The manuscript contains sections of the Book of Genesis (2:7-9, 2:16-19 recto; 2:23-3:1, 3:6-8 verso). The fragment is difficult to identify as either Christian or Jewish, as on the barely legible recto side (in Gen 2:18) it contains the nomen sacrum ΘΣ (characteristic of Christian manuscripts) and the name of God written with a double Yodh (characteristic of Jewish manuscripts).[1]


This fragment was published in The Oxyrhynchus Papyri, part VII, edited and translated by Artur S. Hunt, London, 1910, pages 1 and 2.

This fragment was catalogued with the number 907 in the list of manuscripts of the Septuagint as classified by Alfred Rahlfs and also signed as VH 5 y LDAB 3113.[2]


  1. ^ Robert James Victor Hiebert; Claude E. Cox; Peter John Gentry (2001).
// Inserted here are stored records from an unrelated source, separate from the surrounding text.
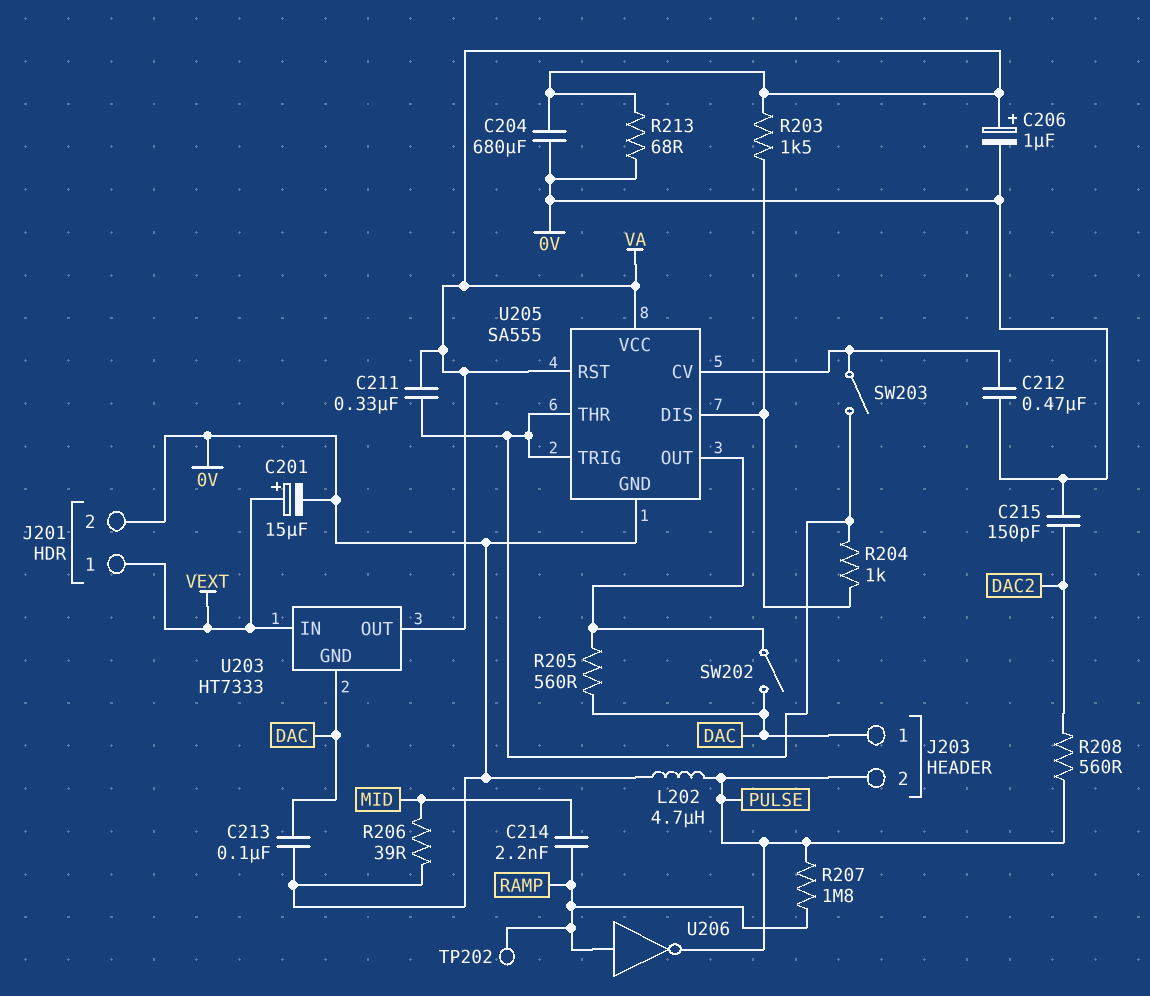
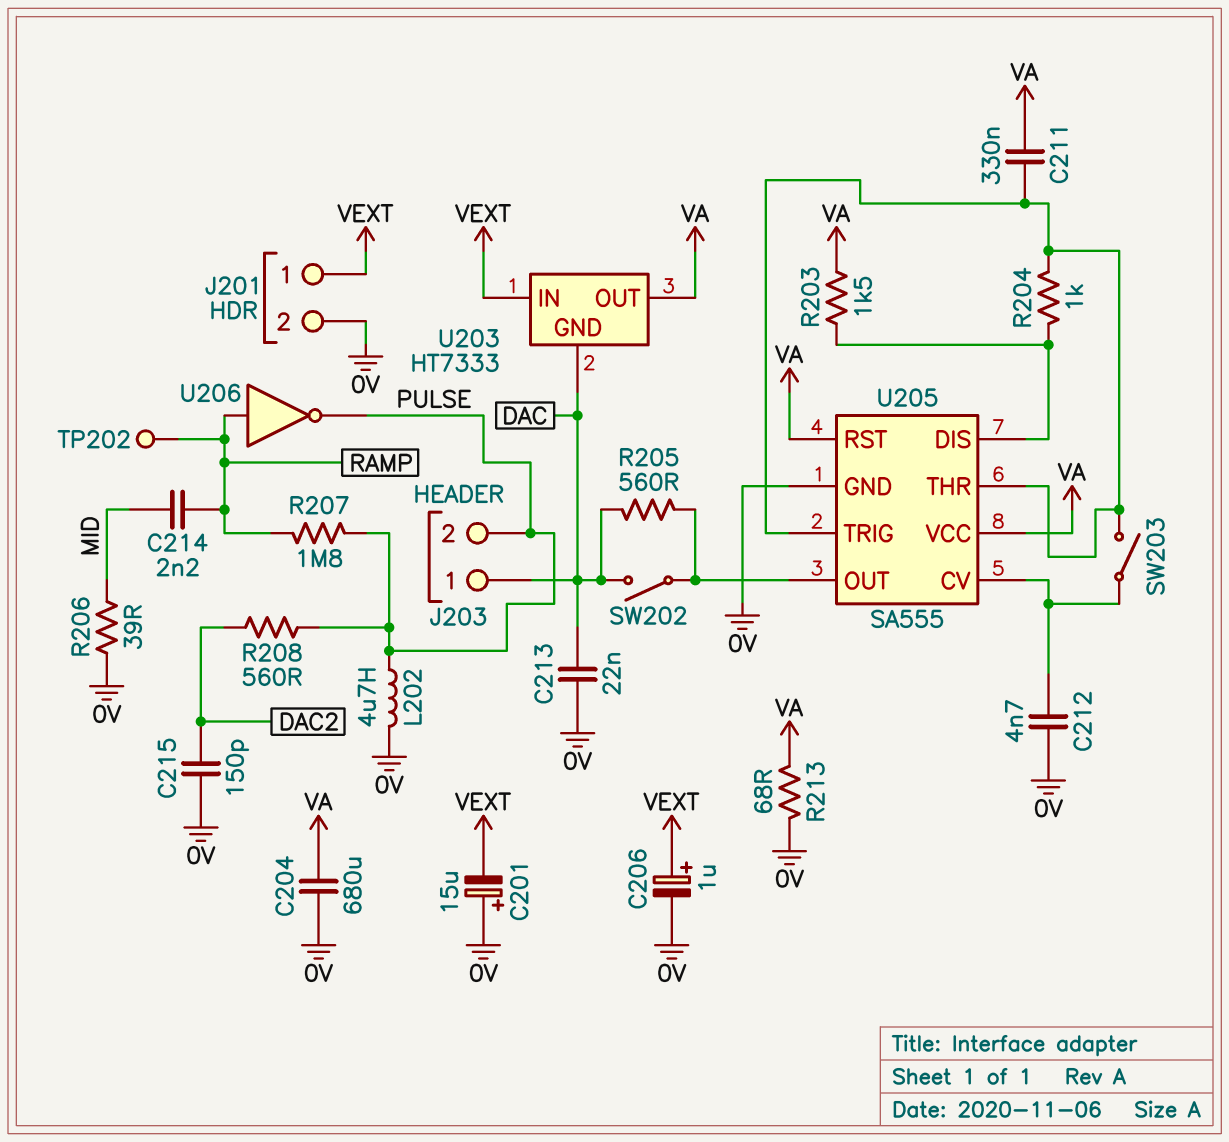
C201: 15uF (plus VEXT, minus 0V) -> 15uF (plus 0V, minus VEXT)
C206: 1uF (plus VA, minus 0V) -> 1uF (plus VEXT, minus 0V)
C212: 470nF (0V, U205/CV) -> 4.7nF (0V, U205/CV)
C213: 100nF (0V, DAC) -> 22nF (0V, DAC)

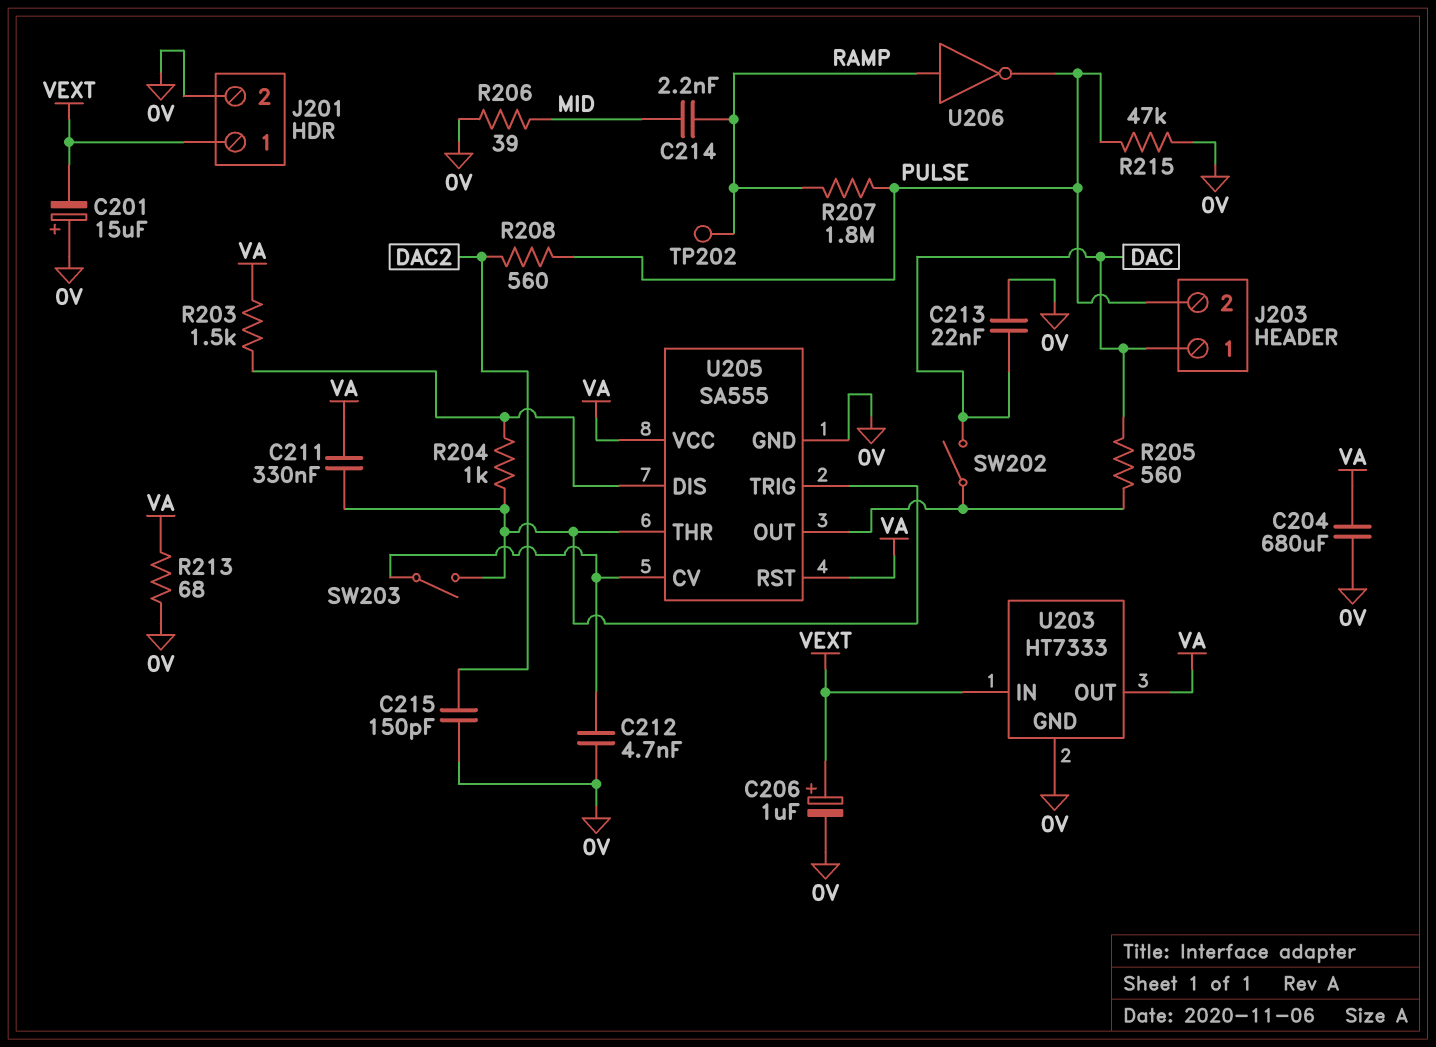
L202: 4.7uH (0V, PULSE) -> none
R215: none -> 47k (0V, PULSE)
U203 pin GND: DAC -> 0V

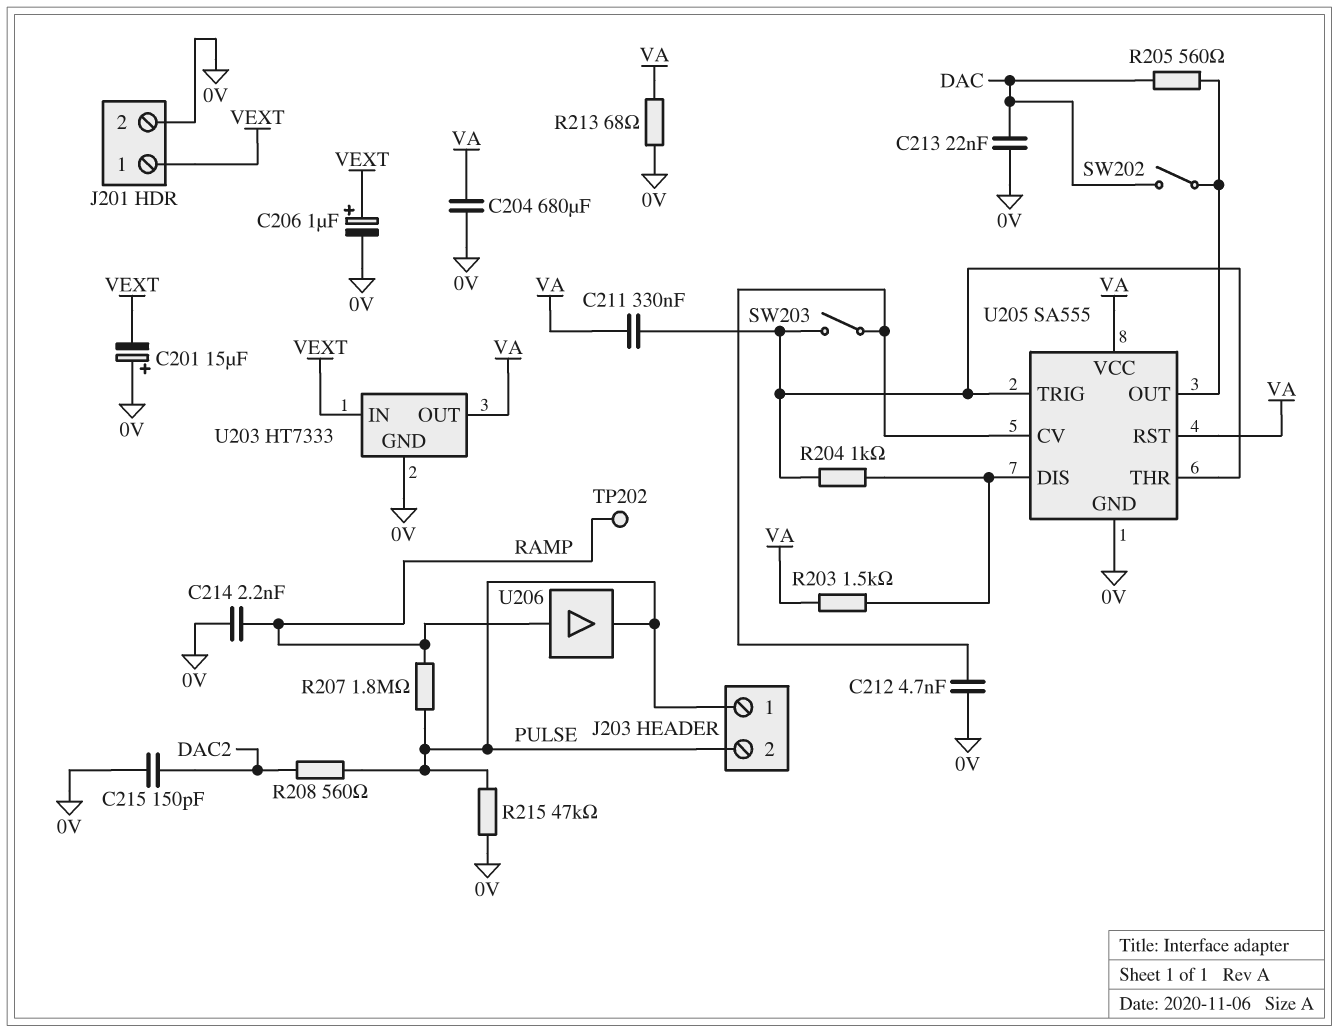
C214: 2.2nF (MID, RAMP) -> 2.2nF (0V, RAMP)
J203 pin 1: DAC -> PULSE
R206: 39 (0V, MID) -> none
U206: NOT (in RAMP, out PULSE) -> buffer (in RAMP, out PULSE)

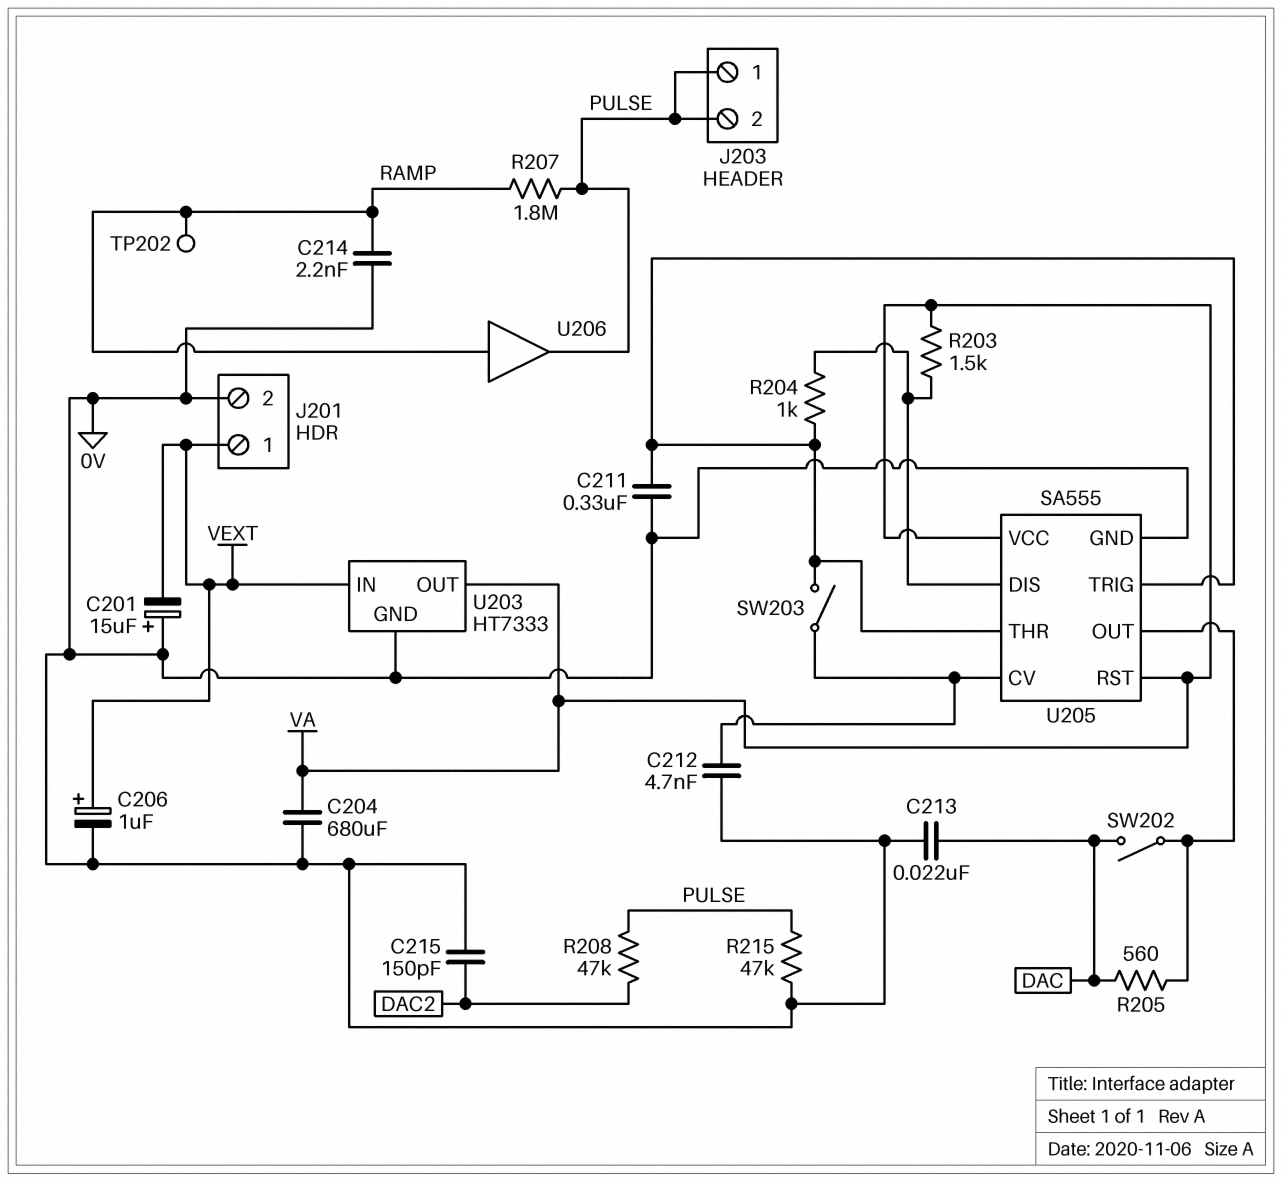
C211: 330nF (U205/THR, VA) -> 330nF (0V, U205/THR)
R208: 560 (DAC2, PULSE) -> 47k (DAC2, PULSE)
R213: 68 (0V, VA) -> none

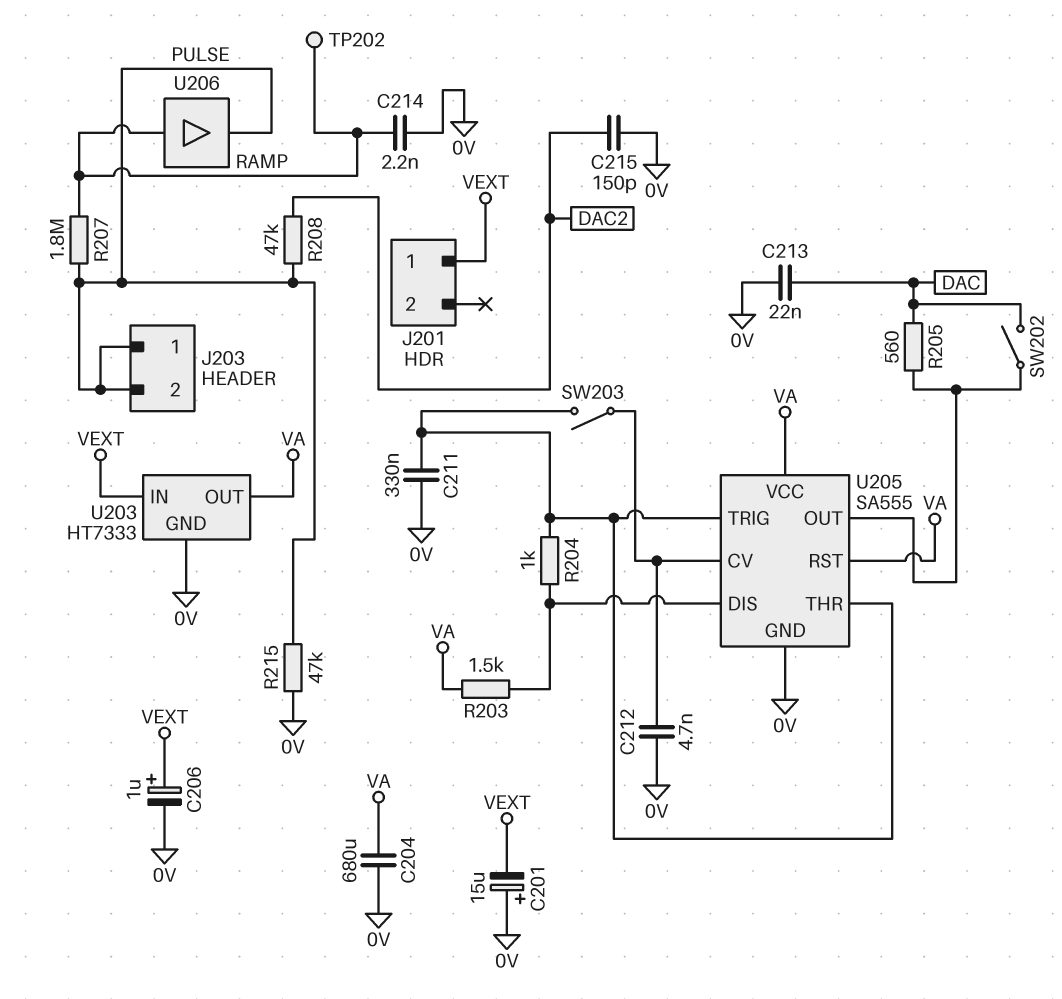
J201 pin 2: 0V -> none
The Old Greek Psalter: Studies in Honour of Albert Pietersma. Sheffield: Sheffield Acad. Press. p. 129. ISBN 1-84127-209-4.
  2. ^ Larry W. Hurtado (2006). The Earliest Christian Artifacts: Manuscripts and Christian Origins. Sheffield: Wm. B. Eerdmans Publishing Co. p. 210. ISBN 0-8028-2895-7.